私:江戸語は現代語と変わりなし。自カ四「くっつく」だ。語源、つまり古語は同じく自カ四「くひつく喰付・」。ところが現代語「くっつける」は江戸語辞典には存在しない。当然ながら「くひつける」は古語辞典に存在しない。他ラ下一「つける」が出てくるのが明治の国語辞書「言海」。従って「くっつく・くっつける」の自他対は古語としては存在せず、成立は明治、つまりは近代語という事になる。古語としては自カ四「つく付・突・漬」だったという事。
君:ほほほ、でも古語では連用形「つけ」の言葉があったのよね。
私:その通り。

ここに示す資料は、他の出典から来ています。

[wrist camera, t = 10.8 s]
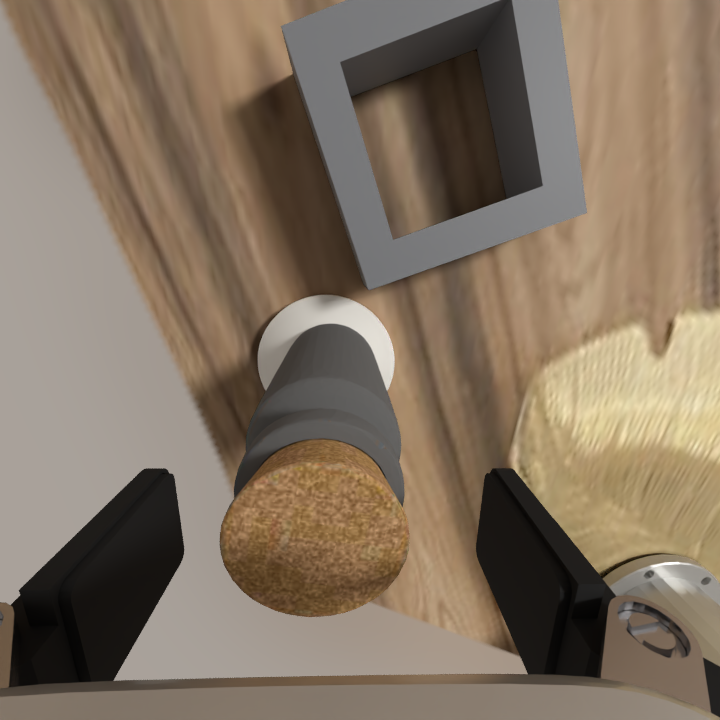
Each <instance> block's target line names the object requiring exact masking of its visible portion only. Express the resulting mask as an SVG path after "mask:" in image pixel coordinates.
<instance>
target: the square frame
mask: <svg viewBox="0 0 720 720" xmlns="http://www.w3.org/2000/svg"><path fill="white" fill-rule="evenodd" d="M281 28H282V32H283V36H284V39H285V43H286V47H287V51H288V55H289V59H290V63H291V67H292V71H293V75H294V77H295V80H296V83H297V86H298V89H299V92H300V95H301V98H302V101H303V104H304V107H305V110H306V113H307V116H308V119H309V122H310V125H311V128H312V131H313V134H314V137H315V140H316V143H317V146H318V149H319V152H320V155H321V158H322V161H323V164H324V167H325V170H326V173H327V176H328V179H329V182H330V185H331V188H332V191H333V194H334V197H335V200H336V203H337V206H338V209H339V212H340V215H341V218H342V221H343V224H344V227H345V230H346V233H347V236H348V239H349V242H350V245H351V248H352V251H353V254H354V257H355V260H356V263H357V266H358V269H359V272H360V275H361V278H362V281H363V284H364V286H365V287H366V288H367V289H368V290H371V289H374V288H377V287H379V286H382V285H385V284H388V283H391V282H394V281H396V280H399V279H402V278H405V277H408V276H410V275H413V274H416V273H419V272H422V271H424V270H427V269H430V268H433V267H436V266H439V265H441V264H444V263H447V262H450V261H453V260H455V259H458V258H461V257H464V256H467V255H470V254H472V253H475V252H478V251H481V250H484V249H486V248H489V247H492V246H495V245H498V244H501V243H503V242H506V241H509V240H512V239H515V238H517V237H520V236H523V235H526V234H529V233H532V232H534V231H537V230H540V229H543V228H546V227H548V226H551V225H554V224H557V223H560V222H563V221H565V220H568V219H571V218H574V217H577V216H579V215H582V214H585V213H587V209H586V202H585V195H584V187H583V180H582V173H581V165H580V158H579V150H578V143H577V136H576V128H575V121H574V114H573V106H572V99H571V92H570V84H569V77H568V70H567V62H566V55H565V47H564V40H563V33H562V25H561V18H560V11H559V3H558V0H346V1H344V2H341V3H339V4H336V5H333V6H331V7H328V8H326V9H323V10H321V11H318V12H316V13H313V14H311V15H308V16H305V17H303V18H300V19H298V20H295V21H293V22H290V23H288V24H285V25H283V26H281ZM475 49H477V52H478V57H479V62H480V68H481V73H482V78H483V83H484V88H485V93H486V98H487V103H488V108H489V113H490V118H491V123H492V128H493V133H494V138H495V143H496V148H497V153H498V158H499V163H500V168H501V173H502V179H503V184H504V189H505V194H506V199H505V200H502V201H500V202H497V203H494V204H491V205H489V206H486V207H483V208H480V209H477V210H475V211H472V212H469V213H466V214H464V215H461V216H458V217H455V218H453V219H450V220H447V221H444V222H441V223H439V224H436V225H433V226H430V227H428V228H425V229H422V230H419V231H416V232H414V233H411V234H408V235H405V236H403V237H400V238H397V239H394V240H393V238H392V235H391V232H390V228H389V225H388V221H387V218H386V215H385V211H384V208H383V205H382V201H381V198H380V195H379V191H378V188H377V185H376V181H375V178H374V174H373V171H372V168H371V164H370V161H369V158H368V154H367V151H366V148H365V144H364V141H363V138H362V134H361V131H360V127H359V124H358V121H357V117H356V114H355V111H354V107H353V104H352V101H351V97H352V96H354V95H357V94H359V93H362V92H365V91H367V90H370V89H373V88H375V87H378V86H380V85H383V84H386V83H388V82H391V81H394V80H396V79H399V78H401V77H404V76H407V75H409V74H412V73H415V72H417V71H420V70H422V69H425V68H428V67H430V66H433V65H436V64H438V63H441V62H443V61H446V60H449V59H451V58H454V57H457V56H459V55H462V54H464V53H467V52H470V51H472V50H475Z"/></svg>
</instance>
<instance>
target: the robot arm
mask: <svg viewBox="0 0 720 720" xmlns="http://www.w3.org/2000/svg"><path fill="white" fill-rule="evenodd" d="M476 552H477V557H478V560H479V563H480V565H481V567H482V570H483V572H484V574H485V577H486V579H487V581H488V583H489V586H490V588H491V590H492V593H493V595H494V597H495V599H496V602H497V604H498V606H499V609H500V611H501V613H502V615H503V618H504V620H505V622H506V625H507V627H508V629H509V631H510V634H511V636H512V638H513V641H514V643H515V645H516V648H517V650H518V652H519V654H520V657H521V659H522V661H523V663H524V666H525V668H526V670H527V673H528V674H527V675H526V674H449V675H448V674H444V675H443V674H440V675H361V676H360V675H359V676H302V677H253V678H251V677H248V678H209V679H208V678H206V679H168V680H125V681H113V680H114V678H115V677H116V675H117V673H118V671H119V670H120V668H121V666H122V664H123V663H124V661H125V659H126V657H127V656H128V654H129V652H130V650H131V649H132V647H133V645H134V643H135V642H136V640H137V638H138V637H139V635H140V633H141V631H142V630H143V628H144V626H145V624H146V623H147V621H148V619H149V617H150V616H151V614H152V612H153V610H154V609H155V607H156V605H157V603H158V602H159V600H160V598H161V597H162V595H163V593H164V591H165V590H166V588H167V586H168V584H169V582H170V581H171V579H172V577H173V576H174V574H175V572H176V570H177V569H178V567H179V565H180V563H181V561H182V558H183V555H184V544H183V536H182V529H181V522H180V515H179V508H178V500H177V493H176V486H175V479H174V476H173V474H169V472H168V470H167V469H144V470H142V471H141V472H140V473H139V474H138V475H137V476H136V477H135V478H134V479H133V480H132V481H131V482H130V483H129V484H128V485H127V486H126V487H125V488H124V489H123V490H122V491H120V492H119V493H118V494H117V495H116V496H115V497H114V498H113V499H112V500H111V501H110V502H109V503H108V504H107V505H106V506H105V507H104V508H103V509H102V510H101V511H100V512H99V513H98V514H97V515H96V516H95V517H94V518H93V519H92V520H91V521H90V522H89V523H88V524H87V525H85V526H84V527H83V528H82V529H81V530H80V531H79V532H78V533H77V534H76V535H75V536H74V537H73V538H72V539H71V540H70V541H69V542H68V543H67V544H66V545H65V546H64V547H63V548H62V549H61V550H60V551H59V552H58V553H57V554H56V555H55V556H54V557H53V558H52V559H51V560H50V561H48V562H47V564H45V566H43V567H42V568H41V569H40V570H39V571H38V572H37V573H36V574H35V575H34V576H33V577H32V578H31V579H30V580H29V581H28V582H27V583H26V584H25V585H24V586H23V587H22V588H21V589H20V590H19V592H20V596H19V597H18V598H17V599H16V600H15V601H14V602H13V603H12V604H11V605H9V604H7V603H1V602H0V720H720V584H719V582H718V580H717V579H716V578H715V577H714V575H713V574H712V573H711V572H709V571H708V570H707V569H706V568H704V567H703V566H702V565H701V564H699V563H698V562H697V561H694V560H692V559H690V558H688V557H684V556H679V555H667V554H660V555H652V556H647V557H643V558H639V559H636V560H633V561H631V562H628V563H626V564H624V565H622V566H620V567H618V568H617V569H615V570H613V571H611V572H610V573H609V574H607V575H606V576H605V577H604V578H601V576H600V575H599V574H598V573H597V571H596V570H595V569H594V568H593V567H592V565H591V564H590V563H589V562H588V560H587V559H586V558H585V557H584V555H583V554H582V553H581V552H580V550H579V549H578V548H577V547H576V546H575V544H574V543H573V542H572V541H571V539H570V538H569V537H568V536H567V534H566V533H565V532H564V531H563V529H562V528H561V527H560V526H559V524H558V523H557V522H556V521H555V520H554V519H553V518H552V517H551V515H550V514H549V513H548V512H547V510H546V509H545V508H544V507H543V505H542V504H541V503H540V502H539V500H538V499H537V498H536V497H535V495H534V494H533V493H532V492H531V491H530V489H529V488H528V487H527V486H526V484H525V483H524V482H523V481H522V479H521V478H520V477H519V476H518V474H517V473H516V472H515V471H514V470H513V469H511V468H493V469H492V470H491V472H490V473H487V474H486V475H485V479H484V487H483V495H482V503H481V511H480V519H479V527H478V535H477V543H476Z"/></svg>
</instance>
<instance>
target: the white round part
mask: <svg viewBox="0 0 720 720" xmlns="http://www.w3.org/2000/svg"><path fill="white" fill-rule="evenodd" d="M321 324H340V325H344V326H347V327H350V328H351V329H353V330H355V331H357V332H358V333H359V334H360V335H362V336H363V337H364V338H365V340H366V341H367V342H368V344H369V345H370V347H371V349H372V351H373V353H374V356H375V359H376V361H377V364H378V367H379V370H380V373H381V375H382V378H383V381H384V384H385V387H386V390H388V388H389V386H390V384H391V380H392V377H393V372H394V360H395V359H394V350H393V346H392V342H391V340H390V337H389V335H388V333H387V331H386V329H385V327H384V326H383V324H382V323H381V322H380V320H379V319H378V318H377V317H376V316H375V315H374V314H373V313H372V312H371V311H370V310H369V309H368V308H366V307H365V306H364V305H362V304H360V303H358V302H357V301H354V300H352V299H349V298H347V297H343V296H339V295H331V294H320V295H313V296H309V297H305V298H302V299H300V300H297V301H295V302H293V303H292V304H290V305H288V306H287V307H286V308H284V309H283V310H282V311H281V312H279V313H278V314H277V315H276V316H275V318H274V319H273V320H272V321H271V322H270V324H269V325H268V327H267V328H266V330H265V332H264V334H263V336H262V339H261V342H260V345H259V350H258V371H259V375H260V379H261V382H262V384H263V387H264V389H265V391H266V390H267V388H268V386H269V384H270V383H271V381H272V379H273V377H274V375H275V374H276V372H277V370H278V368H279V367H280V365H281V363H282V361H283V359H284V358H285V356H286V354H287V352H288V351H289V349H290V347H291V346H292V344H293V343H294V342H295V340H296V339H297V338H298V337H299V336H300V335H301V334H302V333H303V332H305V331H306V330H308V329H310V328H312V327H315V326H318V325H321Z"/></svg>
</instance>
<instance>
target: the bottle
mask: <svg viewBox="0 0 720 720" xmlns="http://www.w3.org/2000/svg"><path fill="white" fill-rule="evenodd" d="M400 453H401V436H400V431H399V427H398V423H397V419H396V416H395V413H394V410H393V407H392V404H391V401H390V398H389V395H388V392H387V390H386V387H385V384H384V381H383V378H382V375H381V373H380V370H379V367H378V364H377V361H376V359H375V356H374V353H373V351H372V349H371V347H370V345H369V344H368V342H367V341H366V340H365V338H364V337H363V336H362V335H360V334H359V333H358V332H357V331H355V330H353V329H351V328H350V327H347V326H344V325H340V324H321V325H318V326H315V327H312V328H310V329H308V330H306V331H305V332H303V333H302V334H301V335H300V336H299V337H298V338H297V339H296V340H295V342H294V343H293V344H292V346H291V347H290V349H289V351H288V352H287V354H286V356H285V358H284V359H283V361H282V363H281V365H280V367H279V368H278V370H277V372H276V374H275V375H274V377H273V379H272V381H271V383H270V384H269V386H268V388H267V390H266V392H265V394H264V395H263V397H262V399H261V401H260V403H259V405H258V407H257V409H256V411H255V413H254V415H253V417H252V419H251V422H250V425H249V428H248V432H247V435H246V453H245V455H244V457H243V460H242V462H241V464H240V466H239V469H238V472H237V476H236V480H235V486H234V500H233V501H232V503H231V504H230V506H229V508H228V510H227V512H226V515H225V517H224V520H223V523H222V525H221V532H220V550H221V555H222V559H223V562H224V565H225V568H226V569H227V571H228V573H229V575H230V576H231V578H232V580H233V581H234V582H235V583H236V584H237V585H238V586H239V588H240V589H241V590H242V591H243V592H244V593H246V594H247V595H248V596H249V597H251V598H252V599H253V600H255V601H257V602H259V603H260V604H262V605H264V606H266V607H269V608H271V609H273V610H275V611H278V612H282V613H285V614H290V615H297V616H305V617H319V616H331V615H336V614H341V613H345V612H348V611H351V610H354V609H356V608H358V607H360V606H363V605H364V604H366V603H368V602H370V601H371V600H373V599H375V598H376V597H378V596H379V595H380V594H381V593H383V592H384V591H385V590H386V589H387V588H388V587H389V586H390V585H391V583H392V582H393V581H394V580H395V579H396V577H397V576H398V575H399V573H400V571H401V569H402V567H403V565H404V563H405V561H406V558H407V554H408V551H409V540H410V536H409V527H408V521H407V518H406V514H405V512H404V510H403V508H402V507H403V501H404V480H403V474H402V470H401V467H400V463H399V459H400Z"/></svg>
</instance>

古語「つけもの」という単語はあった。付物は雅楽や連歌俳句の専門用語で、漬物は食卓の食材。
君:突物はあったのかしら。
私:ないね。ただし・・
君:ただし?
私:「つきもの憑物」はあった。同意語として「つきもの付物」と「つきもの付者」の言葉はあった。
君:ほほほ、意味は、例えば狐など人にとりつくもの、あるいは狐にとりつかれた人、という意味ね。でも脱線しちゃったわね。接頭語「くひ喰」に戻しましょう。
私:そうだね。江戸語としては、「くっちる食知(くいかじってちょいと味見をする)」「くっつきあい食付合(親の許しも得ないで仲人も立てない結婚)」「くっつく食付」「くっつぶれる食潰(失明する)」「くってかかる食掛(攻撃する、反抗する)」、以上だが、現代語に通じるね。飛騨方言としては「くつきあい」「くつく」の二語が江戸語と音韻対応して、意味も似通っている。
君:なるほど。自他対はどうかしら。
私:それは表題の通りだ。
君:全国の方言はどうかしら。
私:うん、これは圧倒的に関東・東北だね。青森県に「くつく」があって飛騨方言と同じだ。
君:なるほど、飛騨方言は中部地方の方言で東西対立がよく方言学では問題になるけれど、「くっつく・くっつける」に関しては明らかに関東系なのね。
私:そうだね。音韻学的に、とでも言ってもいいかな。飛騨方言を一言で端的に表すと、文法は畿内文法で音韻・アクセントは関東系。よく言われる事だ。